On 15 May 2023, coinciding with the 99th anniversary of her birth, a blue plaque was unveiled in her honour at her former home on West Green Road in Tottenham.

==Selected exhibitions==
- Solo exhibitions
- 1958: Althea McNish. Woodstock Gallery, London.
- 1982: Althea McNish. People's Gallery, London.
- 1997: Althea McNish. Hockney Gallery, Royal College of Art, London.
- 2003: Althea McNish: My World of Colour: The international work and inspirations of a Black British Trinidadian textile designer. Ohio University, Athens, USA.
- 2022: Althea McNish: Colour is Mine. William Morris Gallery, London.
- 2023: Althea McNish: Colour is Mine. University of Manchester, Whitworth Art Gallery, Manchester.

- Group exhibitions
- 1961: Paintings by Trinidad and Tobago Artists. Commonwealth Institute, London.
- 1967: Caribbean Artists Movement. Theatre Royal, Stratford.
- 1968: Caribbean Artists Movement. Digby Stuart College, House of Commons of the United Kingdom and London School of Economics, London.
- 1971: Caribbean Artists in England. Commonwealth Institute, London.
- 1975: Caribbean Women Artists Exhibition.
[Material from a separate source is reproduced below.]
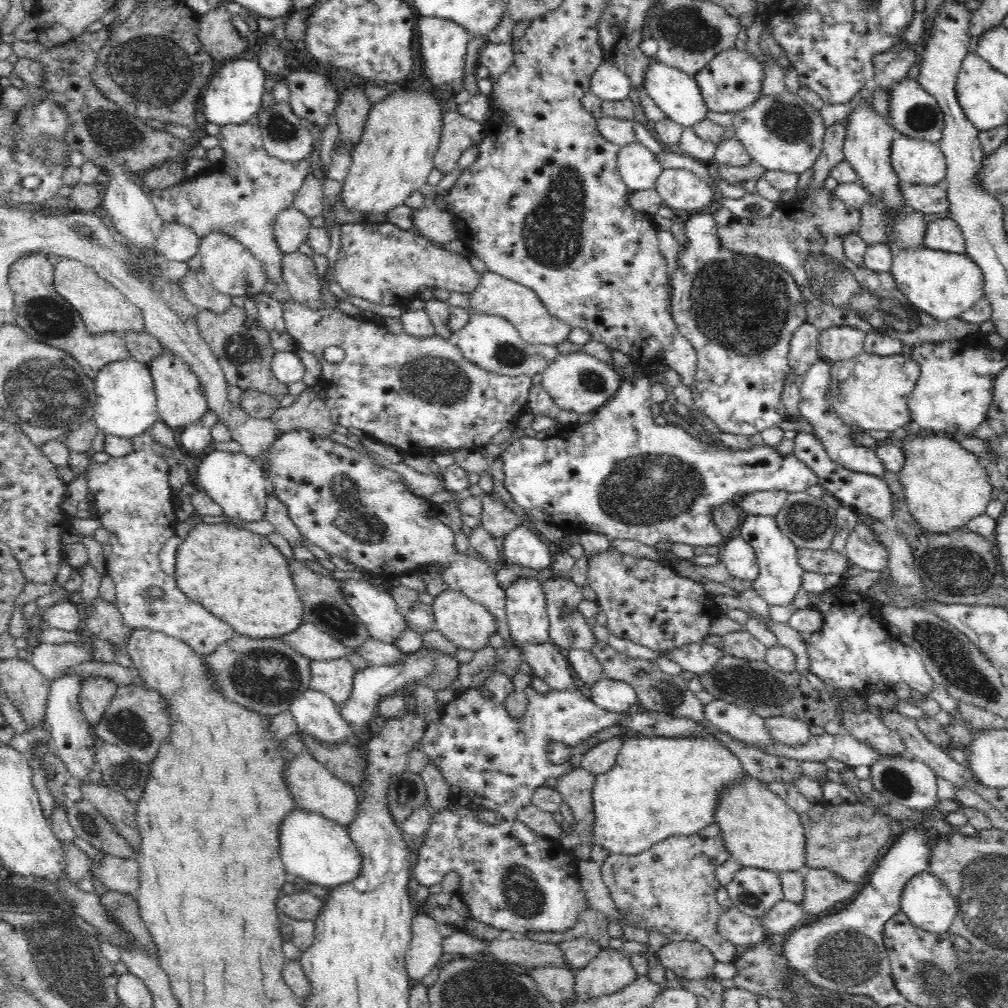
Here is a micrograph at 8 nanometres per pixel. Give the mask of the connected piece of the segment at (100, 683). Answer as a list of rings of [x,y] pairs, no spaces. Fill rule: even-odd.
[[[88,676],[82,680],[82,692],[80,692],[80,704],[84,718],[92,728],[102,720],[106,714],[118,686],[102,676]]]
Olympia International Arts Centre, Kingston, Jamaica.
- 1978: Afro-Caribbean Art. Artists Market, London, organised by Drum Arts Centre.
- 1978: The Way We Live Now. Victoria & Albert Museum, London.
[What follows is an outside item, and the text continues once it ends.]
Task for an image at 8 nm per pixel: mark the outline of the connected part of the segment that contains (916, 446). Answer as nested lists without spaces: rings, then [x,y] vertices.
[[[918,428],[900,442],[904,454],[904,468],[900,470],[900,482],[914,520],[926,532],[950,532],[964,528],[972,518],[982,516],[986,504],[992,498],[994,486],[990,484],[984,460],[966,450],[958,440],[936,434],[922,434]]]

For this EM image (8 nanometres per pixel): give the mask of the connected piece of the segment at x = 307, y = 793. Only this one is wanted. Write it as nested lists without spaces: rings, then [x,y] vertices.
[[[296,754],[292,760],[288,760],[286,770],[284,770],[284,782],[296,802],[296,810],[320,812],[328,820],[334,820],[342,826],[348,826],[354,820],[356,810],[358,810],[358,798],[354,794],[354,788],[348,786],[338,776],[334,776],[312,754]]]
- 1981: INDIGO '81 International Exhibition. Indigo, Lille, France.
- 1982: Commonwealth Festival Exhibition. Brisbane, Australia.
- 1986: Make or Break. Henry Moore Gallery, London.
- 1996: Caribbean Connection 2: Island Pulse. Islington Arts Factory, London.
- 1997: Transforming the Crown: African, Asian & Caribbean Artists in Britain, 1966–1996. Caribbean Cultural Center, Studio Museum in Harlem, and Bronx Museum of the Arts, New York.
- 1997: Trinidad and Tobago Through the Eye of the Artist: From Cazabon to the New Millennium 1813–2000. Commonwealth Institute, London. Exhibition in celebration of the 35th anniversary of independence of the Republic of Trinidad and Tobago.
- 1998: Six into One: Artists from the Caribbean. Morley Gallery, London.
- 2007: Trade and Empire: Remembering Slavery. Whitworth Art Gallery, University of Manchester, Manchester.
- 2011: RCA Black. Royal College of Art, London.
- 2019: Get Up, Stand Up Now. Somerset House, London.

==Awards and accolades==
- 1976: Chaconia Medal (Gold), Republic of Trinidad and Tobago, "for long and meritorious service to art and design"
- 1988: Scarlet Ibis Award, Trinidad and Tobago High Commission, London
- 2006: Honorary Doctor of Fine Art, University of Trinidad and Tobago
- 2008: Journalist Angela Cobbinah described her as "immediately influential, helping to establish new furnishing trends as well as inspire more adventurous fashion designers further down the line like Zandra Rhodes."
- 2012: Jubilee Gala Award for Achievement in the Arts at the UK High Commission of Trinidad and Tobago, celebrating the 50th anniversary of independence.